Turco, stupratore, libero. Per colpa di una busta

Cinque anni e un mese di carcere per uno stupro, ma il camionista turco responsabile della violenza sessuale è già da tempo libero e bello a casa sua. Per un errore. La notifica dell’udienza preliminare, che per legge deve venir indirizzata al difensore non è mai arrivata. E neppure partita con la consegna agli ufficiali giudiziari. Come ha appurato un’inchiesta interna al palazzo di giustizia di Trieste la notifica è rimasta dimenticata e sepolta nel fascicolo. Il risultato è stato che Aydin Selahattin, 43 anni, accusato di stupro si è visto spalancare le porte del carcere nel dicembre del 2007, dopo sei mesi di custodia cautelare. Mercoledì il tribunale di Trieste, presieduto da Giorgio Nicoli, lo ha condannato a cinque anni e un mese per violenza sessuale, ma l’imputato era uccel di bosco da tempo. Due anni fa il pubblico ministro Lucia Baldovin aveva chiesto al gip la fissazione dell’udienza preliminare, che con l’inevitabile rinvio a giudizio avrebbe prolungato i termini di custodia in carcere del sospetto stupratore.
L’avvocato del camionista turco, Sergio Mameli del Foro triestino, racconta al Giornale l’imbarazzante vicenda venuta alla luce dopo la sentenza: «Se non ricordo male l’udienza preliminare era stata fissata 5-6 giorni prima della scadenza. Mi trovavo come ogni mattina in tribunale e un messo mi chiama dicendo che il mio assistito è in aula». Il difensore cade dalle nuvole, perché non aveva ricevuto alcuna notifica dell’udienza. La busta era rimasta nel fascicolo. Se quel giorno fosse stato impegnato in un’altra udienza o a casa con l’influenza non lo avrebbero neanche trovato per caso. «Mi hanno chiesto di rinunciare ai termini, ma non potevo farlo nel rispetto della deontologia professionale», sottolinea Mameli. I tempi per far partire la notifica erano troppo stretti, perché il difensore deve riceverla dieci giorni prima. Grazie a questo clamoroso errore sono scaduti i termini di custodia preventiva e il camionista turco è stato rilasciato dal carcere del Coroneo.

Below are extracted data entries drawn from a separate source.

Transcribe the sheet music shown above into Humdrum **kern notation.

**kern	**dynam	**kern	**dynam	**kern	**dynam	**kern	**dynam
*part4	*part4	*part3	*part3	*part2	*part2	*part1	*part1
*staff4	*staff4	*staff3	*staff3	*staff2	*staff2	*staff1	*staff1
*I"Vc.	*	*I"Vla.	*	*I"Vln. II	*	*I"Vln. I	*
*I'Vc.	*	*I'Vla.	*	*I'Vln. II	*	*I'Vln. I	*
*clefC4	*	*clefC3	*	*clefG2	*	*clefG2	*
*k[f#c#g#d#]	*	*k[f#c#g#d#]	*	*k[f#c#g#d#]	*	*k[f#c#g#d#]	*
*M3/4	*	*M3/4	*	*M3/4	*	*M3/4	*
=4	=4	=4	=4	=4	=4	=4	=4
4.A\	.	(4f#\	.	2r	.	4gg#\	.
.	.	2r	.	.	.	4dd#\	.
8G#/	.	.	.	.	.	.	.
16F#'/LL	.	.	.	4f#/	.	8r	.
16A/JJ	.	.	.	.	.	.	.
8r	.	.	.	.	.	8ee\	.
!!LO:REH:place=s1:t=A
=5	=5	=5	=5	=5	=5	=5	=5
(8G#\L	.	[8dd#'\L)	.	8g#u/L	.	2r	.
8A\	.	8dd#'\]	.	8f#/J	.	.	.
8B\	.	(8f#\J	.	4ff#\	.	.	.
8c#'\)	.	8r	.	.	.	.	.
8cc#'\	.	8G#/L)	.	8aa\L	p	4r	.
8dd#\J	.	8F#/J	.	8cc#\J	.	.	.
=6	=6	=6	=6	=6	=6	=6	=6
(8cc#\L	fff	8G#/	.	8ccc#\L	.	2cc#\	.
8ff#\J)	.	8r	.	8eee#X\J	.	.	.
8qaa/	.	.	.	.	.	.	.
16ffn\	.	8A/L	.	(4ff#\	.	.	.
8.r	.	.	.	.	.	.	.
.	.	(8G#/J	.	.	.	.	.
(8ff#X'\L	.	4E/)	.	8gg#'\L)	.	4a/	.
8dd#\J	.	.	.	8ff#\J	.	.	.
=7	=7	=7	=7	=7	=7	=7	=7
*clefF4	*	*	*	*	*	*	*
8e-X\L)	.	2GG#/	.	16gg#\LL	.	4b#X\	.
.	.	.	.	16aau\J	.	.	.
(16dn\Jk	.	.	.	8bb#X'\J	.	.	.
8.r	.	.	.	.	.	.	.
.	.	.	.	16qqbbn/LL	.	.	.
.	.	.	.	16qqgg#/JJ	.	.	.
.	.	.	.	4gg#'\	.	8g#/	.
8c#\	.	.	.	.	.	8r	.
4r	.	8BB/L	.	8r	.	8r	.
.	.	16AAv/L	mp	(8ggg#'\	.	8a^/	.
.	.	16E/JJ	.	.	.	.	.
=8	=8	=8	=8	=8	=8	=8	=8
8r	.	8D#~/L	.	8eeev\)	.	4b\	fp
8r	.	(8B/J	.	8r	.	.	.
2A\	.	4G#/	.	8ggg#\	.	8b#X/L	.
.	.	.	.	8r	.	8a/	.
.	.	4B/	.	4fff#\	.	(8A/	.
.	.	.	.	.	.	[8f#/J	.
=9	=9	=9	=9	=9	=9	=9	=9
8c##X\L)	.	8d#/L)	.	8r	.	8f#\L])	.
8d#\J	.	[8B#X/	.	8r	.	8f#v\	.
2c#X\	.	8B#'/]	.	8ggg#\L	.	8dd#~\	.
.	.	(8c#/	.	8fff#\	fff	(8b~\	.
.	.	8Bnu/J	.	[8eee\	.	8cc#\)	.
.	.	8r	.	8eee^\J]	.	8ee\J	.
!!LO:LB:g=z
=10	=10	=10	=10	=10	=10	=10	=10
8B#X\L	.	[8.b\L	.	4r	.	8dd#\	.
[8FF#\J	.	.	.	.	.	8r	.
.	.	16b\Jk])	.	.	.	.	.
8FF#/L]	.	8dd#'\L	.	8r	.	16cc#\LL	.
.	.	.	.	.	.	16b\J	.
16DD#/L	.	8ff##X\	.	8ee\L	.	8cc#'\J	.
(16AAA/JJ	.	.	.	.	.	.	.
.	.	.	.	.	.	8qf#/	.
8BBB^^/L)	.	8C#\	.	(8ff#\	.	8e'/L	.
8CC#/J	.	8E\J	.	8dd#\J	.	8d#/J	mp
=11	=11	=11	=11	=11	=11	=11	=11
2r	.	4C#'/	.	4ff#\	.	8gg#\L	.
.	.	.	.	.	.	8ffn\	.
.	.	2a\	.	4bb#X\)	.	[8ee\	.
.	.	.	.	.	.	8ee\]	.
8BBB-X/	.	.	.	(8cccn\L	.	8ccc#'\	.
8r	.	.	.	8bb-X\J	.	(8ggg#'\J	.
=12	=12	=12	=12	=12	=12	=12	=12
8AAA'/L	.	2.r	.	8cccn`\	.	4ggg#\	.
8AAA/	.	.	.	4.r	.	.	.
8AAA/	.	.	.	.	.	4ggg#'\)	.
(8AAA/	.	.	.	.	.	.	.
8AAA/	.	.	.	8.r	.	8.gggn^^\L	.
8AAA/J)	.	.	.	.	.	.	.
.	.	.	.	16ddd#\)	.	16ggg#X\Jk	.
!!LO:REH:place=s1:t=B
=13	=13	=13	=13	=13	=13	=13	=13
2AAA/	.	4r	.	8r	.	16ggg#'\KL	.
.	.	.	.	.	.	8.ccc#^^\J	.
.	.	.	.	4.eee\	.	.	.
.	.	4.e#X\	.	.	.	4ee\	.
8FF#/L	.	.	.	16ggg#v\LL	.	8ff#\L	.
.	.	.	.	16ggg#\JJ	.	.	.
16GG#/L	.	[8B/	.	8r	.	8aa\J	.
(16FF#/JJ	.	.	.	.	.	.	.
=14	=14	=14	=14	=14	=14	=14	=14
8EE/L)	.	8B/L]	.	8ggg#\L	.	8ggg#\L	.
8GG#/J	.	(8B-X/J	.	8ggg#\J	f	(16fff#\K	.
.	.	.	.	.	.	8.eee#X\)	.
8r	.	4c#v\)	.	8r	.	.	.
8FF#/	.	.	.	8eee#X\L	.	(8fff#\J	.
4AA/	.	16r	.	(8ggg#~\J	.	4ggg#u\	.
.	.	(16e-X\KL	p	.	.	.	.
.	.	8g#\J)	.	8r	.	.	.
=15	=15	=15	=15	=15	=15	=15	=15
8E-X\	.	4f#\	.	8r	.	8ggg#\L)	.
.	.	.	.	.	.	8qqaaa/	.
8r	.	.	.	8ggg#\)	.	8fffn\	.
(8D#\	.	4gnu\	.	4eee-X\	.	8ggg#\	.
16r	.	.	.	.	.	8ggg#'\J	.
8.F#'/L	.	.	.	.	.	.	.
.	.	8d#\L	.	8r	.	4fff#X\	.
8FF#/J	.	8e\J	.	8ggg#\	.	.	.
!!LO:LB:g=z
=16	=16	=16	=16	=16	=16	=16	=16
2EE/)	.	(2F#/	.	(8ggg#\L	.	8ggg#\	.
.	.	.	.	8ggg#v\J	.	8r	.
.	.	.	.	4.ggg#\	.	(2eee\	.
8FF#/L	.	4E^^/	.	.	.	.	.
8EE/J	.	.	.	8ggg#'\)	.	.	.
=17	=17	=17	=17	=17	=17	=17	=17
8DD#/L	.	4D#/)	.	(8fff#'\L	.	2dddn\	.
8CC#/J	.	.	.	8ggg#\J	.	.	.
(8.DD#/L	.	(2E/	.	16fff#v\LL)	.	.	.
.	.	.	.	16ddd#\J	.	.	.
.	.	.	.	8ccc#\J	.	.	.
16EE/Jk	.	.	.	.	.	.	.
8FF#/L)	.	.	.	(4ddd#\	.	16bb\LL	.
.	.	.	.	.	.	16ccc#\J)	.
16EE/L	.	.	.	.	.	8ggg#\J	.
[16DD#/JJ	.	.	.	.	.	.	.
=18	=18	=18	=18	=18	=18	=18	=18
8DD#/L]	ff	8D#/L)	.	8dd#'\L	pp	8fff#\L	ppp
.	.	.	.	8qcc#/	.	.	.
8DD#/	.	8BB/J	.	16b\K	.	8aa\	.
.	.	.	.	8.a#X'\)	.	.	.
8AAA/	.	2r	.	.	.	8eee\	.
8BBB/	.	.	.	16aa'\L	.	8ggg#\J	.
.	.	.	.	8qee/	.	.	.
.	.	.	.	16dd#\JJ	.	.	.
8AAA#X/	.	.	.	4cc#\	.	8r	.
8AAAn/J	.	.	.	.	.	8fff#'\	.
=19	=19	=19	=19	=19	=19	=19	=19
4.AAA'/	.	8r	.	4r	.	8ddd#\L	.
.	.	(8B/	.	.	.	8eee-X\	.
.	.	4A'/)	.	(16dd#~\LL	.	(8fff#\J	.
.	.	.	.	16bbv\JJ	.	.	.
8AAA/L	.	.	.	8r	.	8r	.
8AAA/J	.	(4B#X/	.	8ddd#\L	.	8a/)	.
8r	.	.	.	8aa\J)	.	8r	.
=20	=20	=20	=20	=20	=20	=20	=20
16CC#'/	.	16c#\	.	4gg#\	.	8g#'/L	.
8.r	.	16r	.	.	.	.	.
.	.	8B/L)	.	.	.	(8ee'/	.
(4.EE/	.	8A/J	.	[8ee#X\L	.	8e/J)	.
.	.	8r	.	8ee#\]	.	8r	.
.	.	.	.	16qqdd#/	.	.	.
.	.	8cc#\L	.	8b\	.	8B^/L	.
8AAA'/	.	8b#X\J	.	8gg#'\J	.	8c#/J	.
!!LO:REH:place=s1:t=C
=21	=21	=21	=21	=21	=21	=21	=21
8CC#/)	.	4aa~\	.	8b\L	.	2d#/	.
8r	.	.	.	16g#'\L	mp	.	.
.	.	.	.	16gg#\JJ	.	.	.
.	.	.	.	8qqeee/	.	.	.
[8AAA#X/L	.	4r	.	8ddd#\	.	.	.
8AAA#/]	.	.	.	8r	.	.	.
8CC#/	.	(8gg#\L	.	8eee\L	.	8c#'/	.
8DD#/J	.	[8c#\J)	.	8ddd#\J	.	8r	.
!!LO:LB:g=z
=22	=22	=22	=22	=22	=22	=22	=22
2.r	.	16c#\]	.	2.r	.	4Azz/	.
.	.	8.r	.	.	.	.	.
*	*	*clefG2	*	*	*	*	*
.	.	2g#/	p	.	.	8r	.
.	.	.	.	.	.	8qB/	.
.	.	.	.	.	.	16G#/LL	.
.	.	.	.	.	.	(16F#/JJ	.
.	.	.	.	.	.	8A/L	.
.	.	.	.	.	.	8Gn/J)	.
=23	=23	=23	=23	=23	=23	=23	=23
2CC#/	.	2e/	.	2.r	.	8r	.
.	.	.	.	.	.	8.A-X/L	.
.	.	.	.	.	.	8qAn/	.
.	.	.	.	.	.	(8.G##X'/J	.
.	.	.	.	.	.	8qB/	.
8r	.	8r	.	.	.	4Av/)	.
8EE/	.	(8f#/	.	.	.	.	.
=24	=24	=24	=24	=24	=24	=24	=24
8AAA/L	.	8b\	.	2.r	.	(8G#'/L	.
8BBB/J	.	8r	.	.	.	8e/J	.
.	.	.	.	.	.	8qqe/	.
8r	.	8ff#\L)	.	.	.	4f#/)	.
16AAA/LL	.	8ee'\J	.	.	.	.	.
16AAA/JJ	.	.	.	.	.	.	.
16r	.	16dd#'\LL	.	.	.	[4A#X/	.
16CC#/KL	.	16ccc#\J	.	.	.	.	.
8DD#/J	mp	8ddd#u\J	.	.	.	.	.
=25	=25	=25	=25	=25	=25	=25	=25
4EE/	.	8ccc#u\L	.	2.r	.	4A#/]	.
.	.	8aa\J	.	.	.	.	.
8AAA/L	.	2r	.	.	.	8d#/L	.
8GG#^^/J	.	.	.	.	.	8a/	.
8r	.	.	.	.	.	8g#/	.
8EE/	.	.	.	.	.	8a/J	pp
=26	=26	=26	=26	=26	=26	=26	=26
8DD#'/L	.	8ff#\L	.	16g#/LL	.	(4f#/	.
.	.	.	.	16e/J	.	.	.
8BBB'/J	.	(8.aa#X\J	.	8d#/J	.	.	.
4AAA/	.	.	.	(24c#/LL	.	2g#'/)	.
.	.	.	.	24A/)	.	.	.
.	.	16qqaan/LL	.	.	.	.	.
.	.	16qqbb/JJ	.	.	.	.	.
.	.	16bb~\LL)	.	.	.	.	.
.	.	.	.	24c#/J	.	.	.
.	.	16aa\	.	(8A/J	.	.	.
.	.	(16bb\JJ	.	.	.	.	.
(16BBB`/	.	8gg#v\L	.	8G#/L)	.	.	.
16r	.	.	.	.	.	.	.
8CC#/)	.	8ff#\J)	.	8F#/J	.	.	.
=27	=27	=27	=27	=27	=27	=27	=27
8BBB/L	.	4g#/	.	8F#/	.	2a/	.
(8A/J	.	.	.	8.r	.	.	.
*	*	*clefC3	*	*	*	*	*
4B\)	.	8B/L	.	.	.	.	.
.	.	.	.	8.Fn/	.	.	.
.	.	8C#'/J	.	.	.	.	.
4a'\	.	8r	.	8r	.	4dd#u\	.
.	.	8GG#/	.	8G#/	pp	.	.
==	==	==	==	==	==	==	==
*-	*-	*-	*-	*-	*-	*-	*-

Della negligenza sarebbe responsabile un cancelliere, ma a palazzo di giustizia sottolineano che da anni chi va in pensione non viene rimpiazzato e che i cancellieri fanno il lavoro di 2-3 persone. Qualcuno si chiede «perché la procura non abbia chiesto un rinvio a giudizio immediato», che avrebbe evitato l’ennesimo caso di malagiustizia. Altri fanno notare che con la carenza di organici «casi del genere continueranno a ripetersi». L’unico dato certo è che il camionista turco il 17 giugno 2007 aveva approfittato di una ventenne slovacca, che viaggiava con un suo collega su un altro Tir parcheggiato nel porto di Trieste. Lo stupratore ha sempre giurato che la ragazza «ci stava», ma lei è finita all’ospedale per le botte e la violenza sessuale subite. Alla fine Aydin Selahattin è finito in manette. Due giorni fa è stato condannato, ma difficilmente tornerà in Italia.